In late October, Stern and his association filed a class-action lawsuit against Jackson for $61 million. "Jackson claimed falsely to represent our members," Stern says. In California, many black hairstylists cater to a white clientele, and Stern said that some of his members had seen a 15 to 20 percent drop in their business since Jackson's campaign against MGM.

According to the complaint, Jackson phoned Stern the day after the screening and Stern requested that Jackson stop claiming to represent the black barbers. Stern also spoke with Sharpton.

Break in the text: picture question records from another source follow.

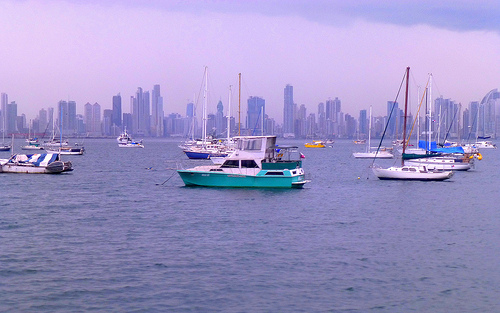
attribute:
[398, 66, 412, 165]
pole — red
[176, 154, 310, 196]
ship — blue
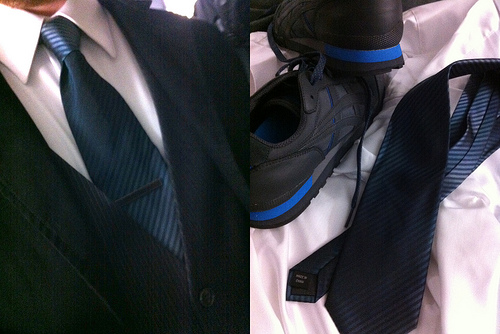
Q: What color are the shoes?
A: Black and blue.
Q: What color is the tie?
A: Black and navy blue.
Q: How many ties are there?
A: Two.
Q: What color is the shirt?
A: White.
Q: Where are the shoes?
A: On the shirt.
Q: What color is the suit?
A: Black.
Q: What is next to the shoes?
A: The tie.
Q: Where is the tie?
A: Above the shirt.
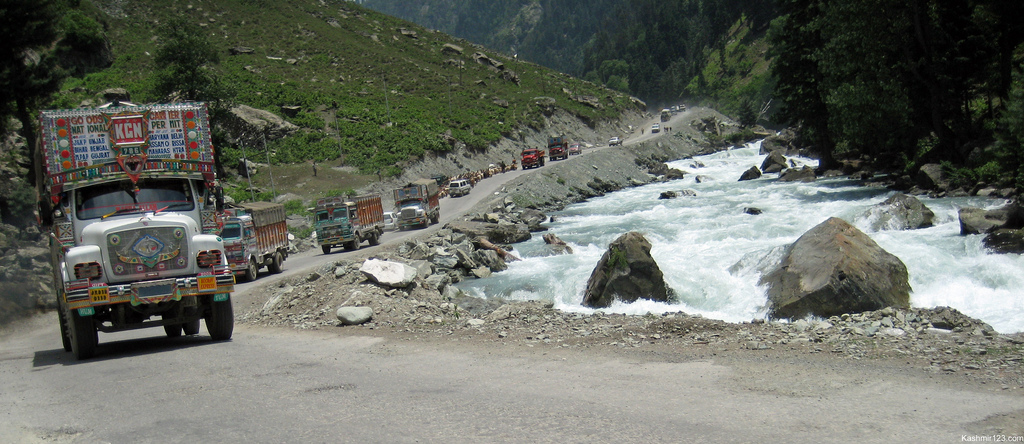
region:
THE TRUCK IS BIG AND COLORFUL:
[19, 77, 258, 365]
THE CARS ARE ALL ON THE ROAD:
[38, 90, 590, 347]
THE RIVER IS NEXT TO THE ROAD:
[419, 103, 1018, 364]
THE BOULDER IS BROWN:
[743, 209, 922, 333]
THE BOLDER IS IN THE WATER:
[746, 213, 914, 328]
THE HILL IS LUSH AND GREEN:
[0, 11, 662, 242]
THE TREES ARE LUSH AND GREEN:
[729, 7, 1018, 207]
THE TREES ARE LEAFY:
[728, 4, 1017, 194]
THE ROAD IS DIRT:
[26, 89, 1009, 440]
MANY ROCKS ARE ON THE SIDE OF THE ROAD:
[311, 181, 593, 352]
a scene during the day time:
[2, 3, 1021, 434]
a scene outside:
[5, 6, 1021, 440]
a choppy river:
[403, 104, 1020, 387]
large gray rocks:
[577, 107, 1011, 338]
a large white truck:
[11, 83, 287, 375]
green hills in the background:
[11, 10, 1020, 277]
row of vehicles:
[16, 85, 655, 377]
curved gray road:
[0, 104, 1006, 440]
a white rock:
[349, 247, 429, 290]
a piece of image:
[739, 383, 752, 396]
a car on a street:
[41, 169, 242, 343]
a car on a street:
[210, 199, 290, 285]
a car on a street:
[386, 171, 444, 228]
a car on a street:
[459, 168, 475, 185]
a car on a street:
[481, 158, 500, 177]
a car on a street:
[502, 146, 521, 175]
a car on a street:
[566, 136, 585, 160]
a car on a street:
[607, 130, 624, 147]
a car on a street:
[654, 99, 677, 126]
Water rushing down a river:
[456, 120, 1017, 352]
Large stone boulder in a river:
[717, 215, 914, 324]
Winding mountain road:
[1, 104, 1014, 437]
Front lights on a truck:
[70, 245, 225, 284]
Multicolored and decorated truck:
[35, 96, 238, 356]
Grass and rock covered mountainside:
[0, 11, 658, 322]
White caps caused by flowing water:
[452, 123, 1019, 336]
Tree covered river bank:
[601, 3, 1023, 196]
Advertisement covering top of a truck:
[35, 91, 220, 197]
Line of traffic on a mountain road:
[28, 75, 706, 380]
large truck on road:
[17, 60, 227, 321]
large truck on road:
[220, 186, 296, 270]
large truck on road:
[326, 174, 374, 247]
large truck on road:
[371, 151, 438, 241]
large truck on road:
[485, 127, 542, 216]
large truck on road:
[536, 100, 587, 158]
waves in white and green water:
[661, 192, 710, 212]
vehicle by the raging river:
[21, 103, 256, 359]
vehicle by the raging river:
[212, 191, 296, 296]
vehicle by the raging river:
[310, 191, 386, 250]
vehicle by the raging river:
[384, 175, 441, 224]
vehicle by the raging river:
[446, 172, 478, 198]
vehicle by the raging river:
[459, 163, 483, 190]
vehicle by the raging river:
[473, 157, 493, 171]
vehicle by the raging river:
[513, 141, 548, 170]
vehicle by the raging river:
[542, 134, 566, 163]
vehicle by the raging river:
[655, 101, 671, 120]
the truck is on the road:
[35, 102, 241, 347]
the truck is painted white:
[66, 181, 232, 303]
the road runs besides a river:
[6, 82, 1018, 433]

When Stern refused Sharpton's demand that his association support the boycott, "Sharpton then yelled that he would continue to claim that [the association] supported his efforts because he had the power to do so. He cursed at Stern and hung up."

Greg Gorman of the Los Angeles law firm Baute & Tidus joined the lawsuit recently, scaling it back to $10 million. "This is a lawsuit with a legitimate basis," he tells Insight. "MGM has confirmed the story."

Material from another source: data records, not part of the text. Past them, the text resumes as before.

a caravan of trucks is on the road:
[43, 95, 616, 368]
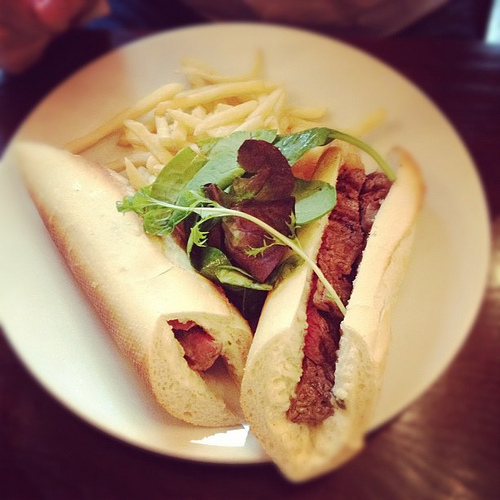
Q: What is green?
A: Arugula.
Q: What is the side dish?
A: Fries.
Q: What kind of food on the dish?
A: Sandwich.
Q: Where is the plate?
A: On the table.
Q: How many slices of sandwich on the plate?
A: Two.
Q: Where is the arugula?
A: On top of the sandwich.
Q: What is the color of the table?
A: Brown.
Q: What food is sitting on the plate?
A: Sandwich, salad, and french fries.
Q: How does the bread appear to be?
A: Tan and fluffy.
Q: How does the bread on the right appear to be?
A: Tan and fluffy.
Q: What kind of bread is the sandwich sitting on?
A: Tan and fluffy.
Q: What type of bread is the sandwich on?
A: Tan and fluffy.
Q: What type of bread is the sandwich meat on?
A: Tan and fluffy.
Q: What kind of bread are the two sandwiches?
A: Tan and fluffy.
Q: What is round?
A: Plate.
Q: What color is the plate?
A: White.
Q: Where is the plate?
A: On a table.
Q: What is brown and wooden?
A: The table.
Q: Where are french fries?
A: On the plate.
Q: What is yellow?
A: French fries.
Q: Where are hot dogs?
A: In buns.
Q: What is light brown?
A: Hot dog buns.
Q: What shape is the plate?
A: Round.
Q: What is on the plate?
A: Food.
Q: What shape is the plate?
A: Round.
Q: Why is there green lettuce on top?
A: It is a garnish.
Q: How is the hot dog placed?
A: In a bread roll.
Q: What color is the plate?
A: White.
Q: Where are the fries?
A: On the plate.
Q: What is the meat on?
A: A bun.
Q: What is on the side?
A: Fries.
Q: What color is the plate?
A: White.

Jackson's spokesman dismissed the flap as "a nuisance suit" and has tried to paint Stern as a gadfly with a criminal record. "James Stern does have a criminal record," Gorman says. "He wrote one bad check and went to jail. But he is known and respected as a community activist." In the late 1980s Stern, who also is a pastor, helped broker the first gangland "truce" in Los Angeles between the Crips and the Bloods. So much for the smear.

In Arizona, Jackson faces another challenge from John W. Stone, a businessman involved in a class-action lawsuit against Albertson's, the food-store chain. When Albertson's attorneys fought back, Stone turned to Jackson, who asked Stone to send all his documents so Jackson's attorneys could study the case. Then, "Jackson turned to Albertson's and got a $50,000 grant," says Ken Boehm, chairman of the National Legal and Policy Center. "After that, he said Albertson's was great."

And that's not all. Insight has learned that Jackson has been putting pressure on DaimlerChrylser to hire ad agencies from a short-list of his friends, and in so doing has aroused the ire of other black executives who feel they have been cheated out of their business. "Jesse Jackson is trying to shake down Detroit through threats of national boycotts against automotive manufacturers," said Ernest Walker, President and CEO of VisionMediaTV. At the same time, Walker said, he has learned from other black advertising executives that Jackson and Sharpton are "demanding hundreds of thousands of dollars from black-owned ad agencies. In other words, after they shake down major corporations they broker the advertising/marketing component to the highest bidder among black firms. If the firm refuses to pay them, they don't have a chance to compete and are blocked access."

Walker tells Insight he has written to Attorney General John Ashcroft requesting he open a criminal investigation under RICO (Title 18, U.S. Code §§1961-64). These are the tough racketeering statutes used by federal prosecutors in Chicago to bust the El Rukn mob in the 1980s, which landed gang member Noah Robinson -- Jackson's half-brother -- in jail with a life sentence.